■ **DIRECTIVE**
Return each line of the material below that contains the word "more".

---

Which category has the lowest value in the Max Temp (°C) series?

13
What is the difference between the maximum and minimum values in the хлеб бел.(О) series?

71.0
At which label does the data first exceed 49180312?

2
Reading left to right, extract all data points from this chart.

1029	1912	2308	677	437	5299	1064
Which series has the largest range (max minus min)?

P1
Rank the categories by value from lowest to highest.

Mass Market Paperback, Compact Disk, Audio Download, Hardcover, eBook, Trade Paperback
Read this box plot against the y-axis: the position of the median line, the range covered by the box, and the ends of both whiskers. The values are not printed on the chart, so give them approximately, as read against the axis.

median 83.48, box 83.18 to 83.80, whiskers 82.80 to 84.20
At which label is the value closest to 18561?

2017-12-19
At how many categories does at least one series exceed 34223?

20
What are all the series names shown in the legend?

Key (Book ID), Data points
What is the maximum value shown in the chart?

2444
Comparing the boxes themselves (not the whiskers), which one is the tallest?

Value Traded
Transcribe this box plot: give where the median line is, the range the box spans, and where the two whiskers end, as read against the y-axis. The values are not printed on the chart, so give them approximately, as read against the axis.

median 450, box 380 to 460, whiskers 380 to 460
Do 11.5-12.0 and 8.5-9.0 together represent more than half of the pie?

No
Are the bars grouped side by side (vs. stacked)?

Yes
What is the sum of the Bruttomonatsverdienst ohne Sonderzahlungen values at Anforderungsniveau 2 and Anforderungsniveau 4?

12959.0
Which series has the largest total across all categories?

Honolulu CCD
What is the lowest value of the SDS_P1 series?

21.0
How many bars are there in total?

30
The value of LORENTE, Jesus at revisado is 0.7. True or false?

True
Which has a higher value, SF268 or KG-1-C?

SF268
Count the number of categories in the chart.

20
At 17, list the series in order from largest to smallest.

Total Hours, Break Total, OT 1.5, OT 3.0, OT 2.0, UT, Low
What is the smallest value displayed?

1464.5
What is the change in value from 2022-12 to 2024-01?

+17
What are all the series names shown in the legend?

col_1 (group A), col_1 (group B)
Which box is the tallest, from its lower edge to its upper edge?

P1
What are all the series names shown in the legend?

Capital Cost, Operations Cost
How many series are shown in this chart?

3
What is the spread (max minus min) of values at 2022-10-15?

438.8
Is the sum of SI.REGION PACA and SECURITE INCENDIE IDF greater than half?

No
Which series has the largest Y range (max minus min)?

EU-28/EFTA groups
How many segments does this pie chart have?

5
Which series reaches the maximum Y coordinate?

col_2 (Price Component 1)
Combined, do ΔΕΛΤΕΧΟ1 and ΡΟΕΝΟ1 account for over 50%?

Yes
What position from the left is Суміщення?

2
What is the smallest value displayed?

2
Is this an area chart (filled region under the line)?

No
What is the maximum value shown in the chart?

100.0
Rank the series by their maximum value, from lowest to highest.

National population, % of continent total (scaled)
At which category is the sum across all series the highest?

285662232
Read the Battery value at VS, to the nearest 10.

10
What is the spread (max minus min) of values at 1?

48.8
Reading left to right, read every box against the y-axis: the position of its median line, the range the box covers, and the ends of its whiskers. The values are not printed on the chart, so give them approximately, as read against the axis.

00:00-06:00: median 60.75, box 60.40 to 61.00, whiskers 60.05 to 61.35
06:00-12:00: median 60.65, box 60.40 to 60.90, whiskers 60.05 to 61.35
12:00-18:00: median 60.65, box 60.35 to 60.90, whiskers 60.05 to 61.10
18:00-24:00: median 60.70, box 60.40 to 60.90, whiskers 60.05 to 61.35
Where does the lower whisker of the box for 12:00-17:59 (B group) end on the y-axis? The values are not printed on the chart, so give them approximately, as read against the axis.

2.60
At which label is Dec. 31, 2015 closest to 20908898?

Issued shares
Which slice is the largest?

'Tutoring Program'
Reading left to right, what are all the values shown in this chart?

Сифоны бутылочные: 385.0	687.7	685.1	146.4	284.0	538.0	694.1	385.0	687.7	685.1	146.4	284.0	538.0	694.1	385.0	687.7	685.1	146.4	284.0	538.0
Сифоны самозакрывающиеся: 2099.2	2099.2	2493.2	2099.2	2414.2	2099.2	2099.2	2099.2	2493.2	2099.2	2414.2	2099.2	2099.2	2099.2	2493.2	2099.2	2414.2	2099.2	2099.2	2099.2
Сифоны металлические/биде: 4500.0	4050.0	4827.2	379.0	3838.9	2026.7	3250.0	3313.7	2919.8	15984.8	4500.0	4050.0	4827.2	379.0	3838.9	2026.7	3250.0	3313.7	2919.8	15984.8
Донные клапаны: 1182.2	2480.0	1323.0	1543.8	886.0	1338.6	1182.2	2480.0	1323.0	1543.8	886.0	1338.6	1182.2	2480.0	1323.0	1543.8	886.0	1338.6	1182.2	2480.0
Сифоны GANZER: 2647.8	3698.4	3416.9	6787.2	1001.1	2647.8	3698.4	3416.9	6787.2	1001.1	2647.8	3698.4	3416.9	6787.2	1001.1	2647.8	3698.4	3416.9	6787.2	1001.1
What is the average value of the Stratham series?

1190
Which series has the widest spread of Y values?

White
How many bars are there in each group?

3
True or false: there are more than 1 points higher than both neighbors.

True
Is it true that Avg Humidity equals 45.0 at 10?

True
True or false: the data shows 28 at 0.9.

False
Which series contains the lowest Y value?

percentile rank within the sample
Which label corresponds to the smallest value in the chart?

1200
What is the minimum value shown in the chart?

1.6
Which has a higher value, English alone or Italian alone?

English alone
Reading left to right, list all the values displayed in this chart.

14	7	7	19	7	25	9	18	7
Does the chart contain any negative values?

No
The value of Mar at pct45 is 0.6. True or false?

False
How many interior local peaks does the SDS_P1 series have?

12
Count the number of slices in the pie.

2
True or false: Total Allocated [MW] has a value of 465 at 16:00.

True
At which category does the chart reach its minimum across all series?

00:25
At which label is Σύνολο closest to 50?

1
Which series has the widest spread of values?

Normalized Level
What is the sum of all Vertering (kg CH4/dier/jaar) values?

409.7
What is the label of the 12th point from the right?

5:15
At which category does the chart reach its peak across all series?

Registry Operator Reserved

---

■ **EXPECTED ANSWER**
Do 11.5-12.0 and 8.5-9.0 together represent more than half of the pie?
True or false: there are more than 1 points higher than both neighbors.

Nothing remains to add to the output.